Problem to solve =>
Set down each entry exactly as given; pictures should not appear in the copy.

(Collected data)

▽

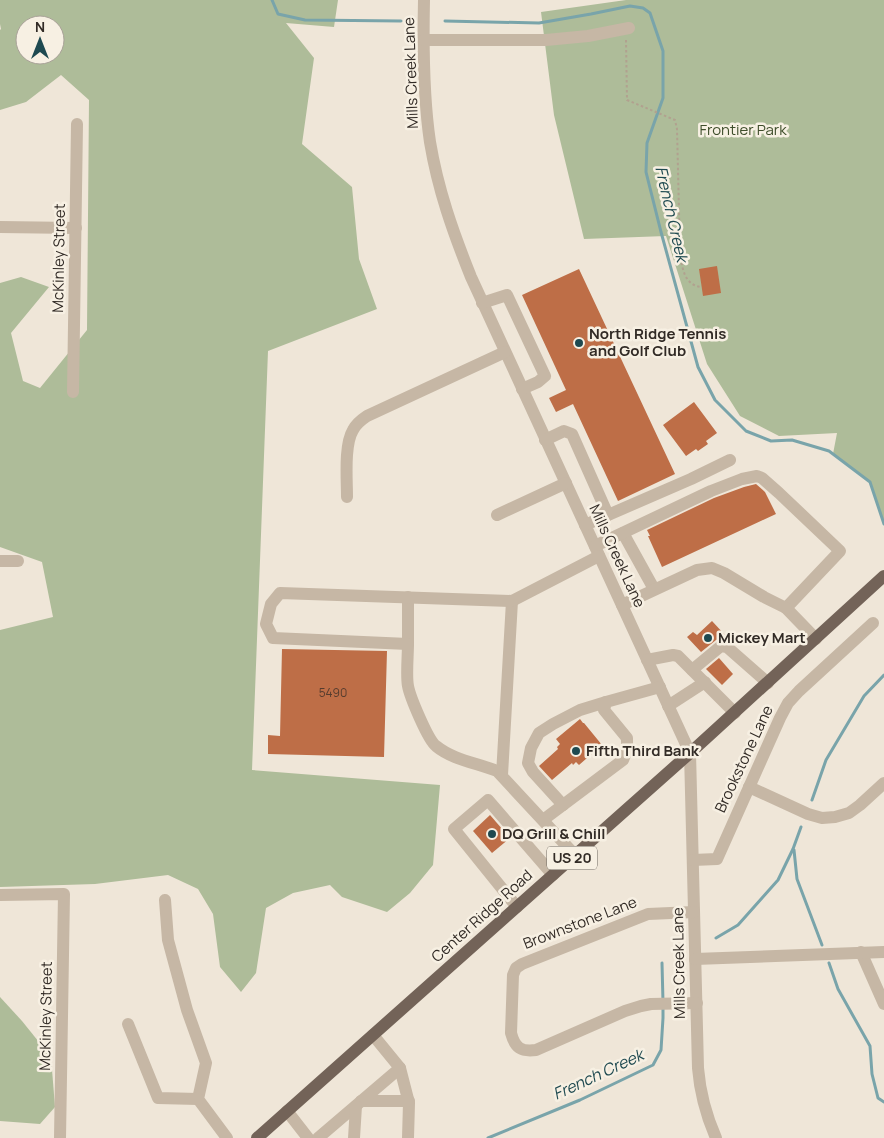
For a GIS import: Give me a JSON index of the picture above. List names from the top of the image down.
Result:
{
  "streets": {
    "main road": ["US 20", "Center Ridge Road"],
    "street": [
      "Mills Creek Lane",
      "McKinley Street",
      "Brookstone Lane",
      "Brownstone Lane"
    ]
  },
  "crossings": [
    ["Mills Creek Lane", "Brookstone Lane"],
    ["Mills Creek Lane", "Center Ridge Road"],
    ["Mills Creek Lane", "Brownstone Lane"]
  ],
  "water": ["French Creek"],
  "parks": ["Frontier Park"],
  "places": [
    "North Ridge Tennis and Golf Club",
    "Mickey Mart",
    "Fifth Third Bank",
    "DQ Grill & Chill"
  ],
  "house_numbers": ["5490"],
  "north": "top"
}
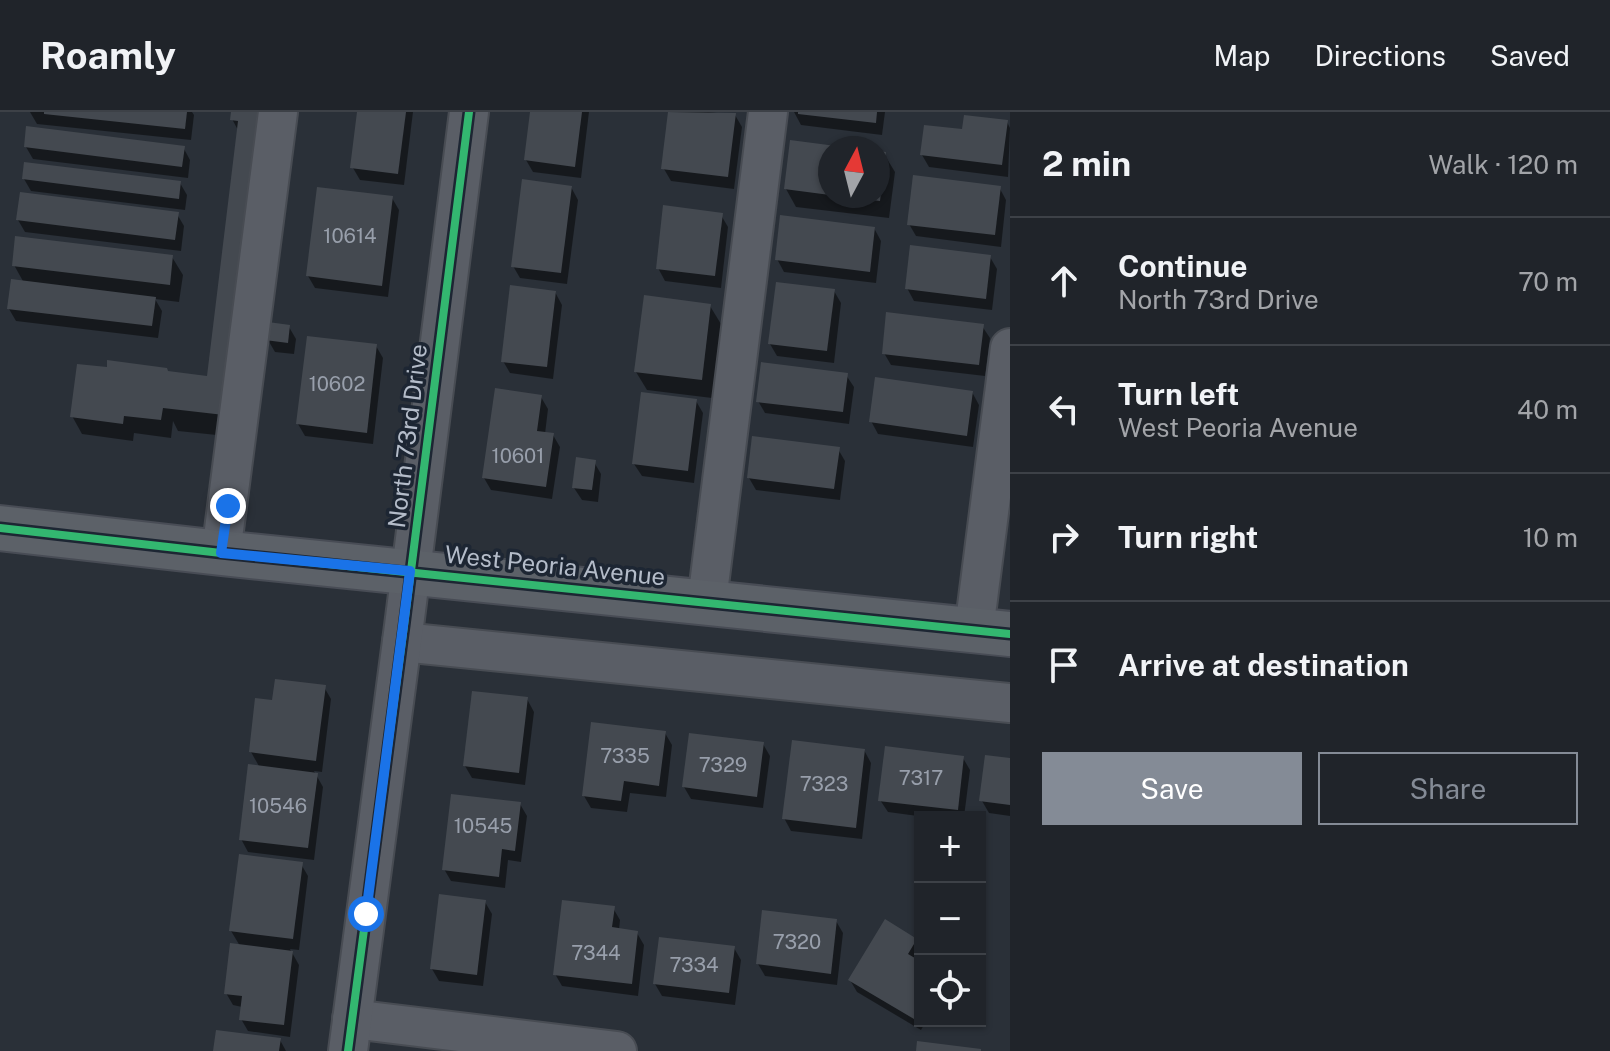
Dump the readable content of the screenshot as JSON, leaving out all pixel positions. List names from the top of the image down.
{
  "streets": {
    "main road": ["West Peoria Avenue"],
    "street": ["North 73rd Drive"]
  },
  "crossings": [
    ["North 73rd Drive", "West Peoria Avenue"]
  ],
  "house_numbers": [
    "10614",
    "10602",
    "10601",
    "7335",
    "7329",
    "7317",
    "7323",
    "10546",
    "10545",
    "7320",
    "7344",
    "7334"
  ],
  "north": "top",
  "page": {
    "header": "Roamly",
    "nav": ["Map", "Directions", "Saved"],
    "heading": ["2 min", "Walk · 120 m"],
    "list": [
      ["Continue", "North 73rd Drive", "70 m"],
      ["Turn left", "West Peoria Avenue", "40 m"],
      ["Turn right", "10 m"],
      "Arrive at destination"
    ],
    "buttons": ["Save", "Share"],
    "map_buttons": ["+", "−"]
  }
}
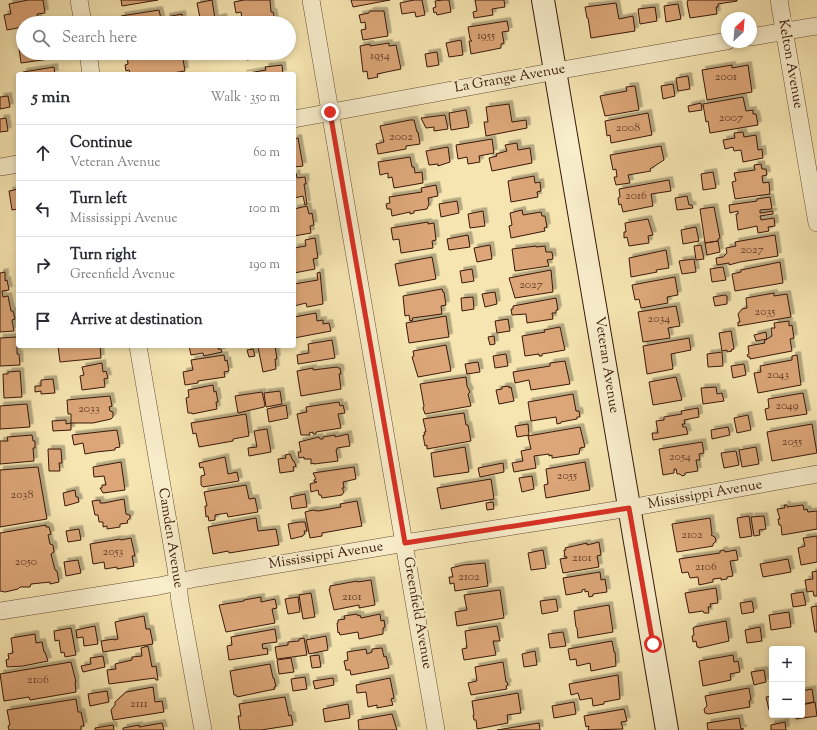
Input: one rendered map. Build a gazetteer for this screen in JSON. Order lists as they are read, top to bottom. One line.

△

Written answer =>
For a GIS import: Give me a JSON index of the picture above. List names from the top of the image down.
Result:
{
  "streets": {
    "main road": ["US 20", "Center Ridge Road"],
    "street": [
      "Mills Creek Lane",
      "McKinley Street",
      "Brookstone Lane",
      "Brownstone Lane"
    ]
  },
  "crossings": [
    ["Mills Creek Lane", "Brookstone Lane"],
    ["Mills Creek Lane", "Center Ridge Road"],
    ["Mills Creek Lane", "Brownstone Lane"]
  ],
  "water": ["French Creek"],
  "parks": ["Frontier Park"],
  "places": [
    "North Ridge Tennis and Golf Club",
    "Mickey Mart",
    "Fifth Third Bank",
    "DQ Grill & Chill"
  ],
  "house_numbers": ["5490"],
  "north": "top"
}
Dump the readable content of the screenshot as JSON, leaving out all pixel positions. List names from the top of the image down.
{
  "streets": {
    "main road": ["West Peoria Avenue"],
    "street": ["North 73rd Drive"]
  },
  "crossings": [
    ["North 73rd Drive", "West Peoria Avenue"]
  ],
  "house_numbers": [
    "10614",
    "10602",
    "10601",
    "7335",
    "7329",
    "7317",
    "7323",
    "10546",
    "10545",
    "7320",
    "7344",
    "7334"
  ],
  "north": "top",
  "page": {
    "header": "Roamly",
    "nav": ["Map", "Directions", "Saved"],
    "heading": ["2 min", "Walk · 120 m"],
    "list": [
      ["Continue", "North 73rd Drive", "70 m"],
      ["Turn left", "West Peoria Avenue", "40 m"],
      ["Turn right", "10 m"],
      "Arrive at destination"
    ],
    "buttons": ["Save", "Share"],
    "map_buttons": ["+", "−"]
  }
}
Input: one rendered map. Build a gazetteer for this screen in JSON. Order lists as they are read, top to bottom. One line.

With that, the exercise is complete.